Making an estate plan is a good way for Kansas City residents to ensure their assets and medical care will be handled in the manner they prefer should they become incapacitated or pass away. However, it is important to blow the dust off that old estate plan from time to time, to make sure it still reflects your wishes.
One key life event that warrants a go-over of your estate plan is a wedding or divorce. If you have recently divorced, you will want to make sure your ex is removed from your estate plan, and if you have remarried, you want to make sure your new spouse is included, where appropriate. It doesn’t end there, though. If you are fortunate enough to see your children or grandchildren marry or divorce, this may also be a good time to review your estate plan. Also, if a relative has since become dependent on you, you may want to make sure your estate plan includes provisions for his or her care.
It is also important to keep your health care agent and executor up to date. If the person you originally named in these roles has become seriously ill and can no longer carry out their duties or have passed away, you need to update your estate plan accordingly. Similarly, an executor may have changed his or her mind, and no longer wish to serve in that capacity.
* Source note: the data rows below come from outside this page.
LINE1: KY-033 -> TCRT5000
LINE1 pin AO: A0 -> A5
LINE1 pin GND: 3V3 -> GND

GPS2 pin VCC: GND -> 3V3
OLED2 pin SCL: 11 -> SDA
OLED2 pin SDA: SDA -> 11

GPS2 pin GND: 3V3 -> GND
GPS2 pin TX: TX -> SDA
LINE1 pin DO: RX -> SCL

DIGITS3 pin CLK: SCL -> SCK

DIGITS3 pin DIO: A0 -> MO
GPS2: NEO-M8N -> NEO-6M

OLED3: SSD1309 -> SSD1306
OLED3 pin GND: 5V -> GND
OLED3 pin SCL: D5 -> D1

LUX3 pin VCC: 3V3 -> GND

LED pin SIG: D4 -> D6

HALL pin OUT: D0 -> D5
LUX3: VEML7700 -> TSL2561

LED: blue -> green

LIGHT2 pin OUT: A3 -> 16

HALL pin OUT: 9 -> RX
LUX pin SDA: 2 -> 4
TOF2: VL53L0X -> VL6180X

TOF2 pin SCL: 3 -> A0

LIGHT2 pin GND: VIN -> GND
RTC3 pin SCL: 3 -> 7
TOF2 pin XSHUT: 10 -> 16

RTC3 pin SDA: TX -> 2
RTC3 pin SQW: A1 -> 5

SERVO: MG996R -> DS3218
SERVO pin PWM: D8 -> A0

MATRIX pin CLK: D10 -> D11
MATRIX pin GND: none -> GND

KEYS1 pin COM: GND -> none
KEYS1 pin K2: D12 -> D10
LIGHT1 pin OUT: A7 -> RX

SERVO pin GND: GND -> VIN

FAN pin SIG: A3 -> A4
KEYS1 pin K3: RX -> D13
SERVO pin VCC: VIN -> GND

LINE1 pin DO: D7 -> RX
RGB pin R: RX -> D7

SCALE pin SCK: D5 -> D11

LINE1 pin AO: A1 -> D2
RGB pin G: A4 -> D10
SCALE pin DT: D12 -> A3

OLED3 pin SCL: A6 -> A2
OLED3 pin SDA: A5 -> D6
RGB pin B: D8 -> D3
Of course, if you have gained (or lost) significant assets since first creating your estate plan, you need to update your plan to reflect this. Perhaps you wish to give more to charity, or you wish for more funds to go to certain heirs. Similarly, your values regarding your wealth may have changed as you have gotten older, so a review of your estate plan may be a good idea.
Each state has its own rules regarding modifying an estate plan, including Kansas. It is important, therefore, before executing any changes to your estate plan to ensure you are doing so in a way that make the changes legally binding and enforceable. If you have questions about how to do that, you may want to seek legal help before making the changes official.